Tokyo subways mirror Japan society

Tokyo's overloaded subway stations are New York's Grand Central Station repeated many times over and at about four times the capacity.

Every morning a sea of bobbing heads surfaces from a score or more of centrally located stations raring to go and ready to be at work on time. Punctuality is a Japanese habit.

During Tokyo's 8 to 9 a.m. rush hour, 2.6 million commuters, equivalent to the entire population of Singapore, will have been safely and efficiently absorbed in what is unquestionably the world's most remarkable, most efficient, and most highly computerized subway system. All told, more than 5 million passengers a day use the Tokyo subways.

During the morning and evening a train arrives at a station every 10 seconds. Every rush-hour train, each consisting of 10 coaches, carries an average of 4, 000 people. The real capacity of a coach is 200, but it more often runs to 300; and during the worst rush hours it's easily 400.

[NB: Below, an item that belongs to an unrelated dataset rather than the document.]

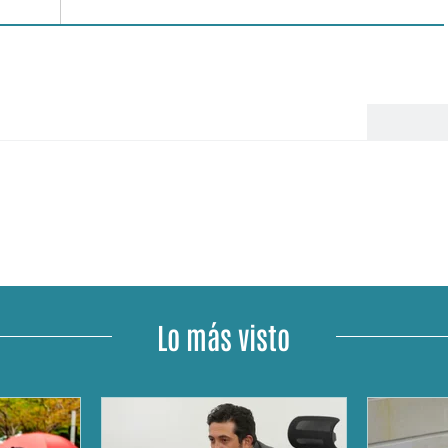
Lo más visto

Transport officials blithely report they're running more than 200 percent over capacity. That's when those white-gloved conductors go into action and stuff commuters in like sardines.

Unlike New York's subway system, which seems rudimentary by comparison - one platform for the local, another for the express - Tokyo has five kinds of trains: from local through express to super-express and ultra-super-express, all coming in on the same platform. The ultra-super-express will speed you at 75 miles per hour in one uninterrupted ride 50 miles out of Tokyo in less than three-quarters of an hour.

The time schedules for no fewer than 10 different Tokyo subway companies, all profitable (some exceedingly so), are so complicated that the conductor must watch the platform literally every second.

Tokyo's subway system is repeated nowhere else in the world, according to international urban specialist and professor, Tokue Shibata of Tokyo's University of Economics. ''It's a circus,'' he says, implying a fast-paced, precision-timed operation.

Commuters buy their tickets at some 25 vending machines at each station. The vending machines provide tickets for different priced rides. In numerous trips, this rider never once saw the machines fail to deliver change or ticket.

''In London two out of 10 machines are usually out of work,'' Professor Shibata notes.

It doesn't take a visitor to the Tokyo subway system long to realize that it is a microcosm of Japan itself.

The subways are crowded in a land where half the population of the United States is crammed into a state smaller than Montana. The subways are sparkling clean - no graffiti, no candy wrappers, no discarded newspapers - and commuters who rush headlong down the station stairs must beware they don't collide with the cleaners who nonchalantly sweep in the midst of thousands of swirling feet.

In a land that enjoys one of the world's lowest crime rates - Japan's robbery rate is only 1.9 per 100,000 inhabitants compared to 30.5 for Britain, 65.8 for France, and 243.5 for the United States per year - a woman can ride the subway day or night and feel totally safe.

Leave a camera or umbrella behind you on the seat, and somebody will soon tug you and return the forgotten article. The Japanese would no more steal from a stranger than travel without a camera.

What few people realize, even the Japanese themselves, is that as many as 99. 2 percent of the people living in Tokyo are Japanese, a proportion of indigenous people unrivaled in any major Western city. Because of the overcrowding and homogeneity of the Japanese people, they have learned to live with consideration for others in a very tight space. The result: a premium on honesty and safety.

In one other important respect Tokyo subways are a mirror of Japanese society: their commitment to work.

Professor Shibata, who was recently in the United States, produced a US real estate ad for a beautiful home in Hingham, just south of Boston. The ad extolled the house's beautiful harbor view.

''That,'' says Professor Shibata, ''would never happen in Japan. A beautiful location would be about fifth on the priority list.''

What counts is proximity to the subway, because proximity to the subway means proximity to work. Land values therefore are determined by the number of miles between work and home.

Because of urban sprawl Tokyo commuters regard a one-hour ride as ''good'' and 11/2 hours as ''normal.'' Even at this far distance the houses are so close together they look as though they are huddling together to keep warm.

The plots are so tiny that they average a mere 0.008 of an acre. The selling price: $200,000. . . because it is close to the subway.